**** Data to examine

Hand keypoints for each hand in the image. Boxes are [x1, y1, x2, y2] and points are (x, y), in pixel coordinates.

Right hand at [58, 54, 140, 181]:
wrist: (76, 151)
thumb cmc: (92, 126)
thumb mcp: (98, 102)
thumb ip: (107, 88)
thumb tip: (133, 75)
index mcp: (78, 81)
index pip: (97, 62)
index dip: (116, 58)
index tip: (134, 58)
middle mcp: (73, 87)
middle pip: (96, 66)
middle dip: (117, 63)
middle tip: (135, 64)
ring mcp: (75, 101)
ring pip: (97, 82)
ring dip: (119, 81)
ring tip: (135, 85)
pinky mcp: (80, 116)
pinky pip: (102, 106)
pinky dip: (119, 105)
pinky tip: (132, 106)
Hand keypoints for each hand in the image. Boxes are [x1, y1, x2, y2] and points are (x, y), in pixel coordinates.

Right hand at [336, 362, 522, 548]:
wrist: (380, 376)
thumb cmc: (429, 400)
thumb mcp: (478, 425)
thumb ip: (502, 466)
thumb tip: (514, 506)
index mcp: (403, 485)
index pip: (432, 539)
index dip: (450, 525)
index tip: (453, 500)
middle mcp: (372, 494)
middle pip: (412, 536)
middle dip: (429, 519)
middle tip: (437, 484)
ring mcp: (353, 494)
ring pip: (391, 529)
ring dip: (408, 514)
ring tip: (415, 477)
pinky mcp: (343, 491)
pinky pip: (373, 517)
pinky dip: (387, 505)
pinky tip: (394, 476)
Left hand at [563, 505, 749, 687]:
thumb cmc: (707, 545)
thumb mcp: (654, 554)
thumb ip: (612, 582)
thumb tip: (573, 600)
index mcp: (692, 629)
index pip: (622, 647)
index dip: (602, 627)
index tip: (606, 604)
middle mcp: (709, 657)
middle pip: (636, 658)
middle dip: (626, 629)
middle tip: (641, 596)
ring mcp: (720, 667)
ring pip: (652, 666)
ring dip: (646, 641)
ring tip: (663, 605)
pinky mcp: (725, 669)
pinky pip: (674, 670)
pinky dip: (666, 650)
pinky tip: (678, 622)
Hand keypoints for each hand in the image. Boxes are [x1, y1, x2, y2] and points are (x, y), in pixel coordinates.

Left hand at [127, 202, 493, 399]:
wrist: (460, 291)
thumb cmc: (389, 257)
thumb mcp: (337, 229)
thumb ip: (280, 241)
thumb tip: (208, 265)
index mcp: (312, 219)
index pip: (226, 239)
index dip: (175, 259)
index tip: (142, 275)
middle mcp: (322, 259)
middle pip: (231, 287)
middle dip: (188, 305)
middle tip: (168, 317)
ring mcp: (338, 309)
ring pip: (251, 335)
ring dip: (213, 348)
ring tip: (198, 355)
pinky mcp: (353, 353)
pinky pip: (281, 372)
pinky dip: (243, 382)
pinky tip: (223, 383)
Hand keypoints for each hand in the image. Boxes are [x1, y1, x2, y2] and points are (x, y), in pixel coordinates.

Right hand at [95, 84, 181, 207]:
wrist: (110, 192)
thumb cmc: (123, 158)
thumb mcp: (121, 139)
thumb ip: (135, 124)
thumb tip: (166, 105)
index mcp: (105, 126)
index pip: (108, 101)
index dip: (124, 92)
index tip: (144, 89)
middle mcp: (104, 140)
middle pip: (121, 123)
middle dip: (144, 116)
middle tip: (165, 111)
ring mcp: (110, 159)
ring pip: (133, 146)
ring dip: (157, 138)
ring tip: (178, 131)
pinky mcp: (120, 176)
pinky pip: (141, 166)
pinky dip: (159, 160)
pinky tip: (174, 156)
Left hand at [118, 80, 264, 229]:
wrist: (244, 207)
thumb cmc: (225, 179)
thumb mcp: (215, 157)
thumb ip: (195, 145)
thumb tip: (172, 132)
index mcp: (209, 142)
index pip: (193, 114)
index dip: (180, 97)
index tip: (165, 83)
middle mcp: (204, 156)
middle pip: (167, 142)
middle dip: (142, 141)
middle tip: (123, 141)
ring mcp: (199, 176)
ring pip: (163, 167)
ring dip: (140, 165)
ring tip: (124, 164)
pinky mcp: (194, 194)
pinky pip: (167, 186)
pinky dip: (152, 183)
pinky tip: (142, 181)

********

## What is being asked
Set down each line from the line containing "middle tip: (123, 141)" through the final line of the data, exactly and with nothing added.

## Written response
middle tip: (123, 141)
ring mcp: (199, 176)
ring pip: (163, 167)
ring dip: (140, 165)
ring tip: (124, 164)
pinky mcp: (194, 194)
pinky pip: (167, 186)
pinky dip: (152, 183)
pinky tip: (142, 181)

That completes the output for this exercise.